The inequality of the pidgin language is also expressed in The Joy Luck Club. While immigrant mothers use Standard English when they narrate their stories, in the chapters narrated by their daughters they speak Pidgin English. Since they use sentences without auxiliary verbs which have incorrectly graded adjectives or misspelled words, they are narrated as inferior. The presence of such mistakes is constantly repeated in the novel and results in the immigrant mothers hardly uttering a sentence without mistakes. Such mistakes often stress the awkwardness of a situation. An example can be seen when a Chinese-American daughter, Jing-mei/June, feels humiliated because she was insulted during the conversation with other Chinese daughter, Waverly. Her mother embarrasses her afterwards even more not only by her criticism, by also by the form she uses. She says “June not sophisticate like you” (Tan 206). June is therefore humiliated not only by the words which many people during the celebration can hear, but also by her mother’s inaccurate speech. Pidgin English is not, however, used in the emotional situations. When an immigrant mother wants to reconcile with June, she speaks in Chinese. The Pidgin speech is excluded from such moments because its function would clash with the emotional moment. The inferiority of the Pidgin language is also expressed explicitly. When an American boyfriend of one of the Chinese-American daughters, Waverly, visits her mother, he derides Pidgin English when he claims that “[h]er English was so bad […] when she was talking about that dead guy showing up on Dynasty, I thought she was talking about something that happened in China a long time ago” (Tan 179). The Pidgin of Chinese mothers is therefore not the neutral language, but is used as a trope which shows immigrants’ second-class status.

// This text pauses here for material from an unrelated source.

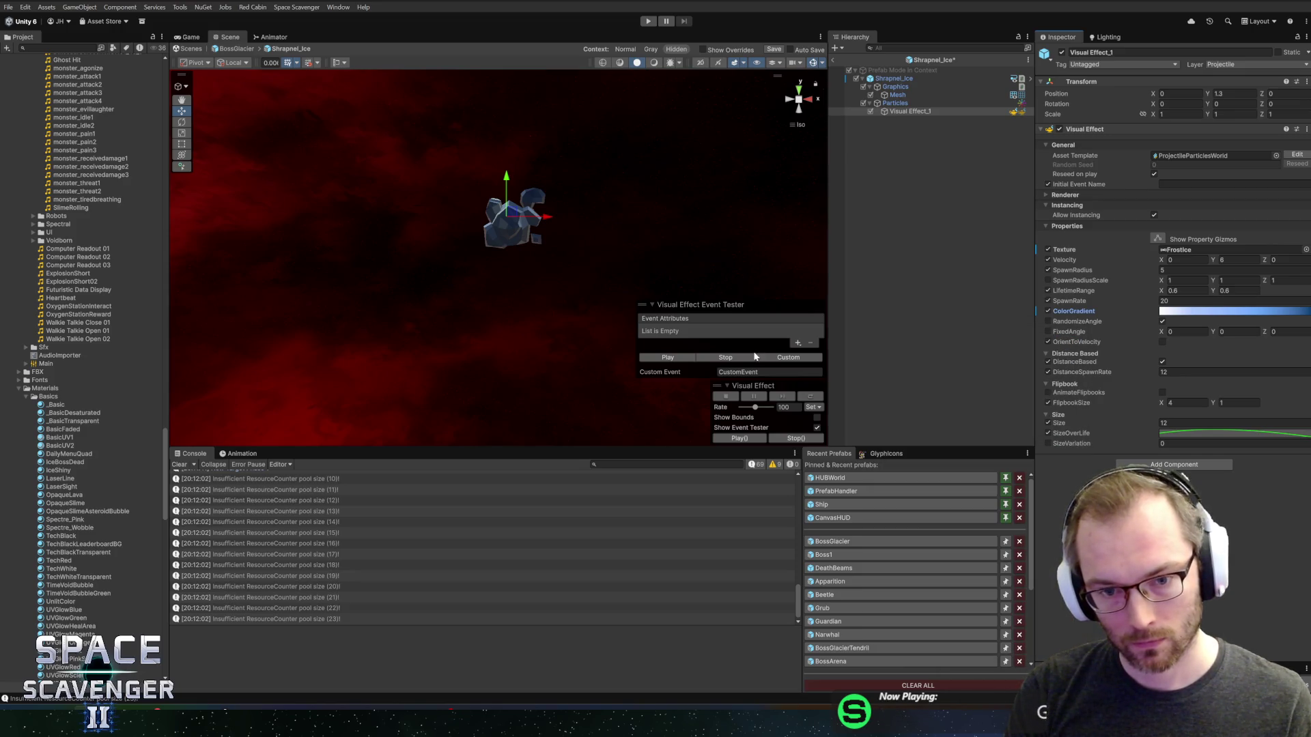
- Recheck the gradient's end key colour, then return to the BossGlacier prefab
click(1185, 311)
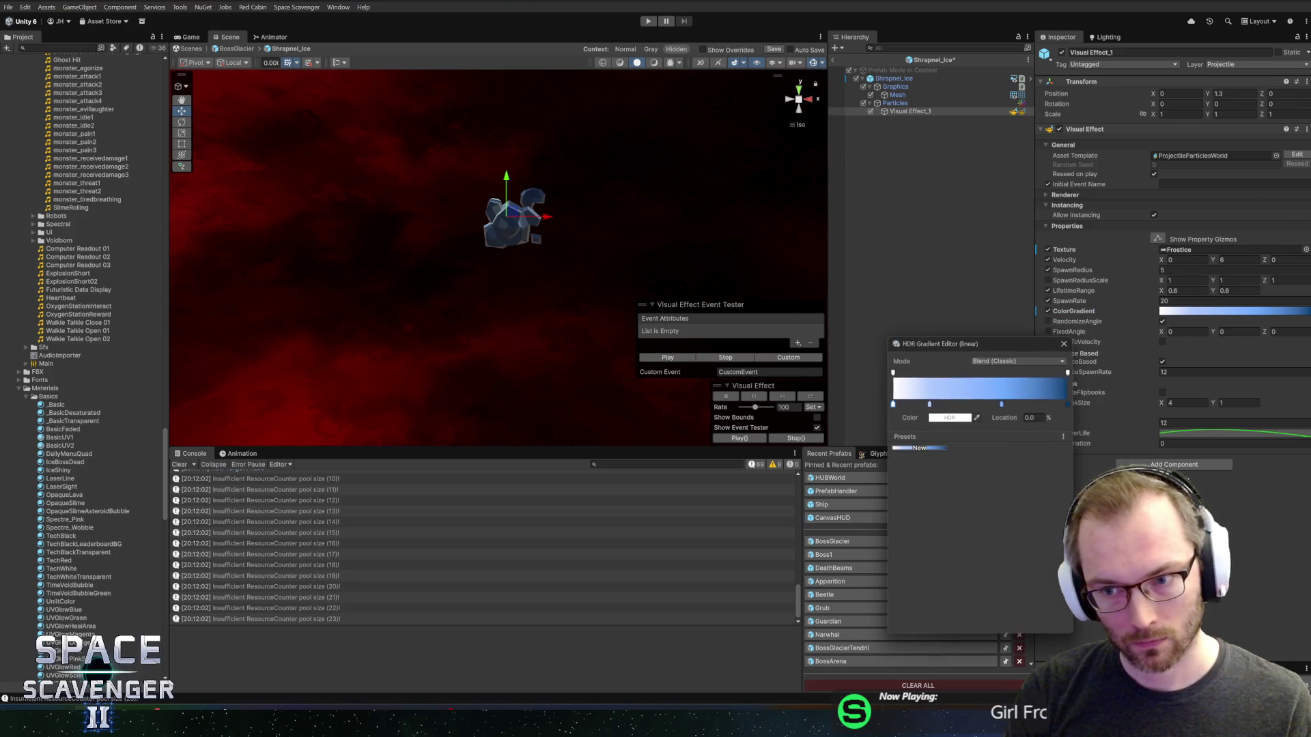
click(949, 417)
click(1059, 336)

As Lahiri draws on the stories of successful Indian immigrants in America, the immigrant story is in the novel The Namesake not pictured as a struggle to assimilate to a new culture but, on the contrary, Lahiri’s migrants as well as their children are no more alien to American culture. They can rather be characterized by their ‘dual identity’. As Natalie Friedman argues, Lahiri “dismantles the stereotype of brown-skinned immigrant families that are always outsiders to American culture and recasts them as cosmopolities, members of a shifting network of globals travelers whose national loyalties are flexible” (Friedman 112). Being a migrant therefore does not mean that characters have to be isolated because of their different background. While Lahiri uses the trope of the food to represent the feelings of loneliness which Ashima experiences during her first months in the U.S., the trope of broken English is not used. The only exception is the moment when Ashima is at hospital giving birth to her first child. When asked whether she hopes for a boy or a girl, she mistakenly says that it does not matter “as long as there are ten finger and ten toe” (Lahiri 7). Lahiri, however, does not incorporate the scene to show Indians’ low social standing. Whereas Tan’s immigrant mothers are perceived to speak substandard English from the outside, Lahiri shows Ashima’s feelings when she makes a mistake in her speech. Since Ashima studied English in Calcutta, her “error pains her almost as much as her last contraction” (Lahiri 7). Her reasons for the mistake are also explained by saying that “in Bengali, a finger can also mean fingers, a toe toes” (Lahiri 7). As opposed to the Chinese immigrants, Indians coming to America are usually not portrayed as speaking broken English. Their speech, however, has another feature which is considered to be characteristic of Indian immigrants. Besides their appearance and ethnic dresses, it is the accent which differentiates them (Bhatia 155). The Indian characters in The Namesake are, however, never mentioned with the reference to their unusual pronunciation. The mistake which Ashima utters at the beginning of the story therefore remains the only marker of their language difference. Lahiri therefore employs a different strategy than Tan. While Tan depicts immigrant mothers from the distance and shows their inability to speak proper English, Lahiri explains the feelings and reasons which accompany such mistakes.